How do you say chutzpah in Pashto? The despicable Bowe Bergdahl — traded for five Taliban bad bellies and a bag of potato chips — has asked President Putt for a pardon. No, really:
Sgt. Bowe Bergdahl, who deserted his Army outpost and was taken prisoner by the Taliban, has asked President Obama to pardon him before leaving the White House next month, according to a report Friday evening.
Bergdahl was freed following five years in captivity in 2014 when the U.S. gave up five Taliban detainees in return for the disgraced service member. The letter was addressed to Obama and thanked him for making the swap that brought him back to the U.S. He is now petitioning the Justice Department for clemency before President-elect Trump takes office due to the Republican’s opposition to him, according to the New York Times.
Bergdahl’s lead defense lawyer, Eugene Fidell, requested a pre-emptive pardon that would preclude his client’s trial on desertion and misbehavior charges. His trial is scheduled to start April 18, 2017. Fidell said if the case has not been approved by Inauguration Day, he will submit a motion to have it dismissed.
This guy should make every Real American ashamed for his country.
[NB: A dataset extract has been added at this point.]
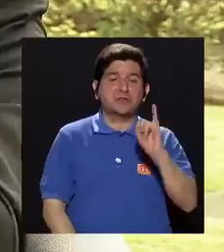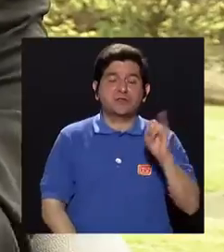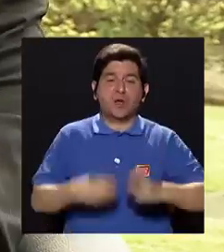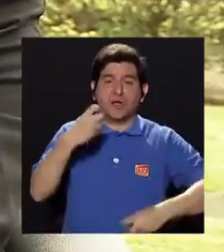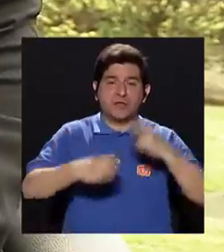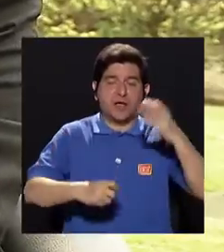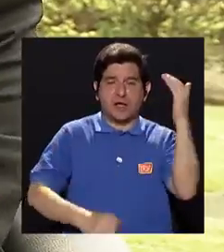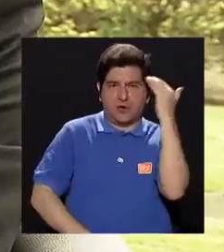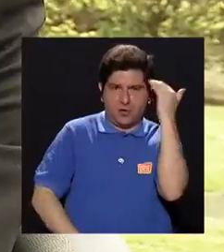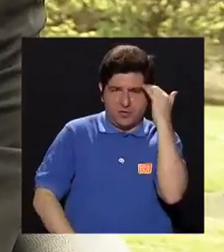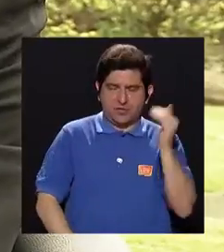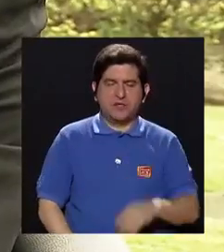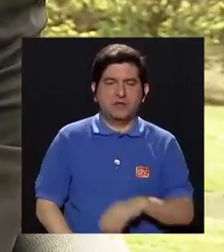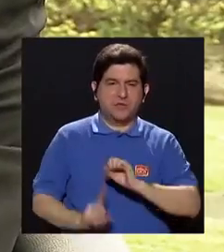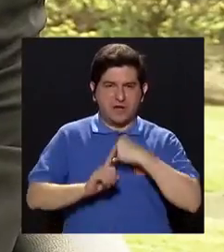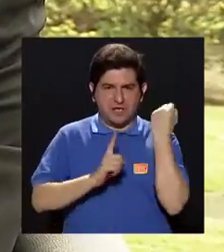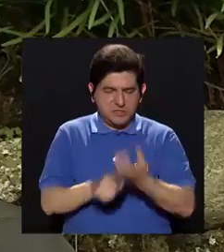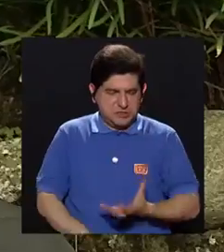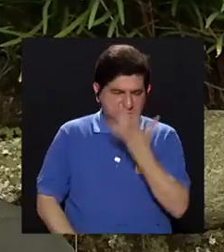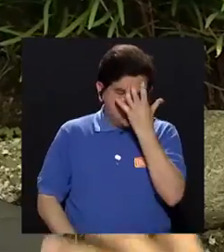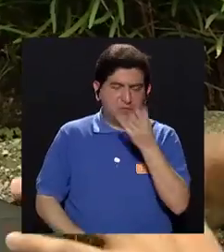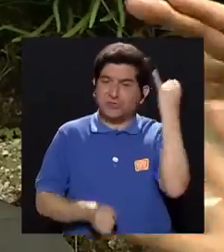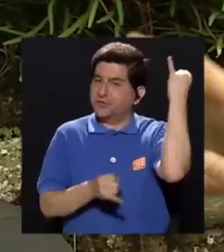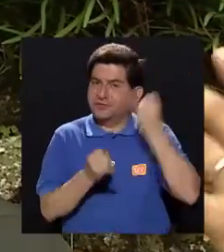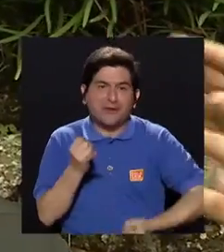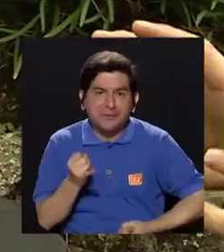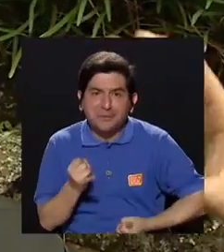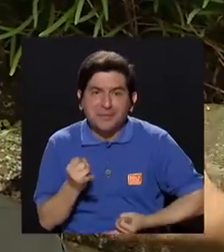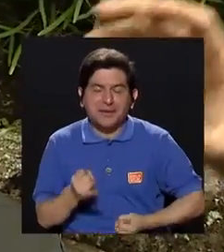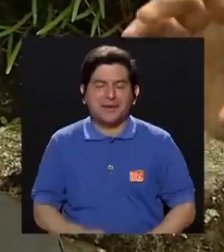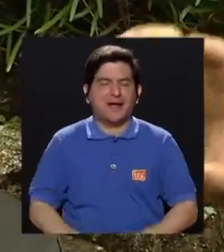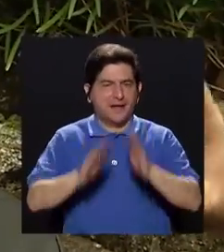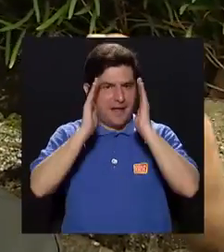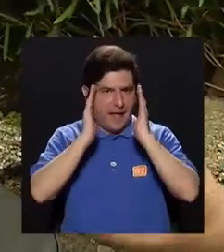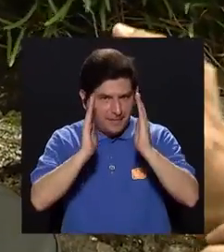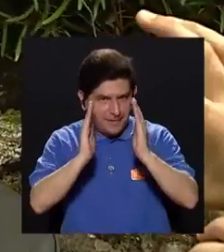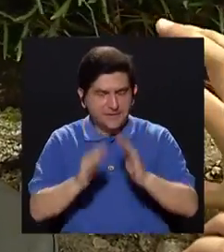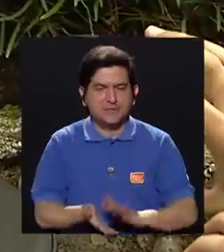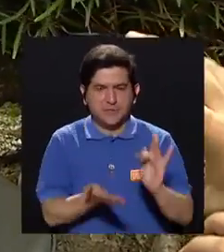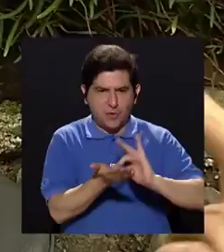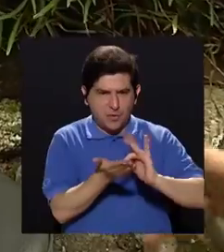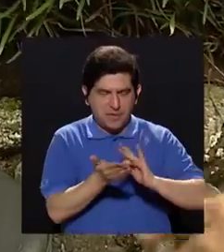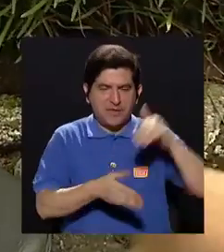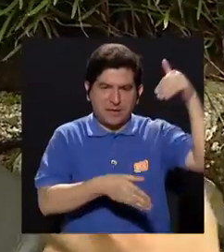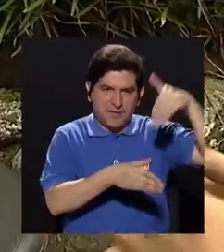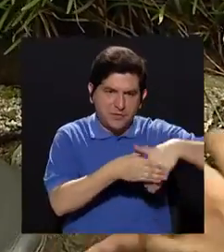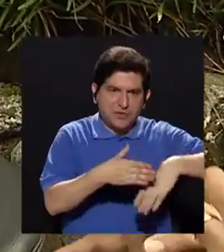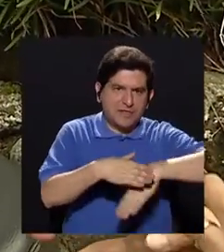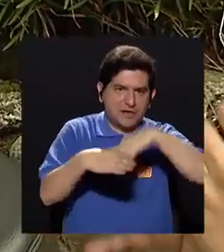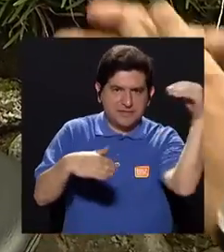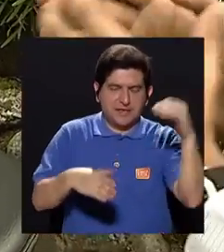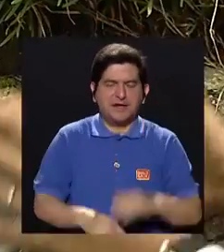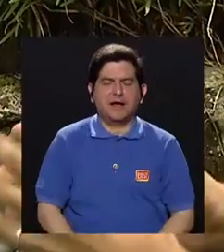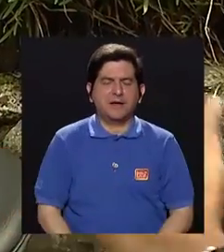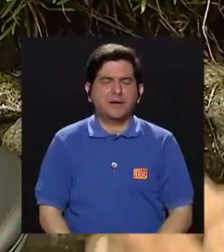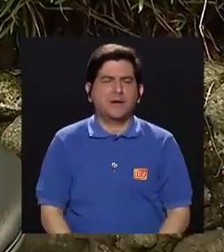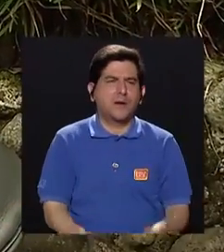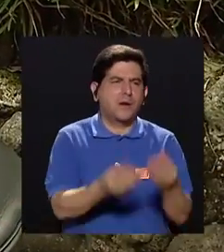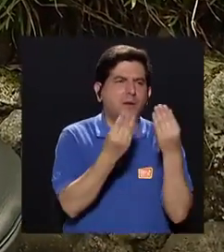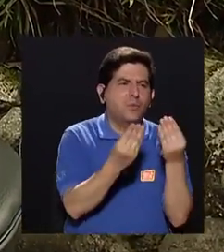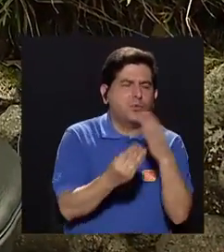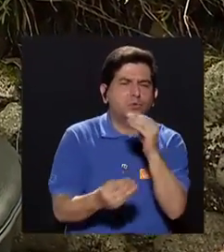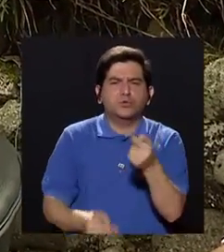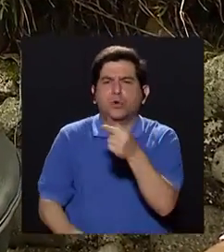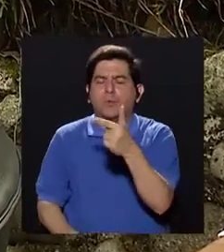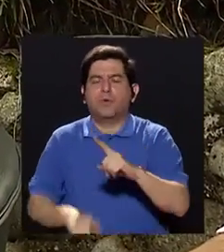problema cognitivo y la agresividad terminarán. Entonces, hay que estar al tanto cuando entre un medicamento y cuando sale. Entonces, cuando es mucho y cuando es poco, dependerá de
Not only did he get ransomed for his act of cowardice, he now hopes to skate for it, before Donald Trump takes office; after Jan. 20, he’ll be lucky to ever see the sun again.
Trump railed against Bergdahl while on the campaign trail, calling him a “dirty, rotten traitor” and joked about shooting him for abandoning his troops.
Bergdahl’s just lucky that Franklin Roosevelt or Dwight Eisenhower isn’t president; otherwise he might have gotten the Eddie Slovik treatment:
The 28th Division had seen many cases of soldiers wounding themselves or deserting in the hopes of a prison sentence that would at least protect them from the perils of combat. So a legal officer of the 28th offered Slovik a deal: Dive into combat immediately and avoid the court-martial. Slovik refused. He was tried on November 11 for desertion and was convicted in less than two hours. The nine-officer court-martial panel passed a unanimous sentence: execution-“to be shot to death with musketry.”
Slovik’s appeal failed. It was held that he “directly challenged the authority” of the United States and that “future discipline depends upon a resolute reply to this challenge.” Slovik was to pay for his recalcitrant attitude-and he was to be made an example. One last appeal was made-to General Dwight D. Eisenhower, the Supreme Allied Commander. The timing was bad for mercy. The Battle of the Bulge in the Ardennes forest was issuing in literally thousands of American casualties, not to mention the second largest surrender of an American Army unit during the war. Eisenhower upheld the sentence.
Slovik would be shot to death by a 12-man firing squad in eastern France in January of 1945. None of the rifleman so much as flinched, believing Slovik had gotten what he deserved.
The Bergdahl case was an affront to American sensibilities, and another reason Trump was elected. Let the Left defend him if they can.